Below is a set of records; restate each one word for word.
Dataset content Start Marker
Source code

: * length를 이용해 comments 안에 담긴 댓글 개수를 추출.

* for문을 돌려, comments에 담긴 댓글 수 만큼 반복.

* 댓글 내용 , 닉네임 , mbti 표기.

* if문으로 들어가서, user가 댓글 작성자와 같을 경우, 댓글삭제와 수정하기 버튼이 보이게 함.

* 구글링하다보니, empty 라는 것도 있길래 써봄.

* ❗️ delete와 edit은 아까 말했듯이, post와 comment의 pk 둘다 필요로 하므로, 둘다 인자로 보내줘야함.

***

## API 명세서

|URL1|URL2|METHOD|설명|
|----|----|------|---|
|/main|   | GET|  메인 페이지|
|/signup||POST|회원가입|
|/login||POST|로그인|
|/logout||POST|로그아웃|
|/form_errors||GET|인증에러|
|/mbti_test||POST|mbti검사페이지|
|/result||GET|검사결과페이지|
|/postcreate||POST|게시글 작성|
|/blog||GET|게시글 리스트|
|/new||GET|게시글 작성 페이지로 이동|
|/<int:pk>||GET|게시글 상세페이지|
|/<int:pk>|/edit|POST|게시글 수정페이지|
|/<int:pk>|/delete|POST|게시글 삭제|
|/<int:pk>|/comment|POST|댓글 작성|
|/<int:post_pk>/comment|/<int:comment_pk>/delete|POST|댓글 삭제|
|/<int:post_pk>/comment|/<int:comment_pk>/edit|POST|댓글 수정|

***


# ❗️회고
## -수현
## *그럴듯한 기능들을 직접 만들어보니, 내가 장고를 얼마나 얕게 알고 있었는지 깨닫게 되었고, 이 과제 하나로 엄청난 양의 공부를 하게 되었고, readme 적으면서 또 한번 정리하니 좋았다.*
Dataset content End Marker
• _Solution to the problem_
Source code

: * length를 이용해 comments 안에 담긴 댓글 개수를 추출.

* for문을 돌려, comments에 담긴 댓글 수 만큼 반복.

* 댓글 내용 , 닉네임 , mbti 표기.

* if문으로 들어가서, user가 댓글 작성자와 같을 경우, 댓글삭제와 수정하기 버튼이 보이게 함.

* 구글링하다보니, empty 라는 것도 있길래 써봄.

* ❗️ delete와 edit은 아까 말했듯이, post와 comment의 pk 둘다 필요로 하므로, 둘다 인자로 보내줘야함.

***

## API 명세서

|URL1|URL2|METHOD|설명|
|----|----|------|---|
|/main|   | GET|  메인 페이지|
|/signup||POST|회원가입|
|/login||POST|로그인|
|/logout||POST|로그아웃|
|/form_errors||GET|인증에러|
|/mbti_test||POST|mbti검사페이지|
|/result||GET|검사결과페이지|
|/postcreate||POST|게시글 작성|
|/blog||GET|게시글 리스트|
|/new||GET|게시글 작성 페이지로 이동|
|/<int:pk>||GET|게시글 상세페이지|
|/<int:pk>|/edit|POST|게시글 수정페이지|
|/<int:pk>|/delete|POST|게시글 삭제|
|/<int:pk>|/comment|POST|댓글 작성|
|/<int:post_pk>/comment|/<int:comment_pk>/delete|POST|댓글 삭제|
|/<int:post_pk>/comment|/<int:comment_pk>/edit|POST|댓글 수정|

***


# ❗️회고
## -수현
## *그럴듯한 기능들을 직접 만들어보니, 내가 장고를 얼마나 얕게 알고 있었는지 깨닫게 되었고, 이 과제 하나로 엄청난 양의 공부를 하게 되었고, readme 적으면서 또 한번 정리하니 좋았다.*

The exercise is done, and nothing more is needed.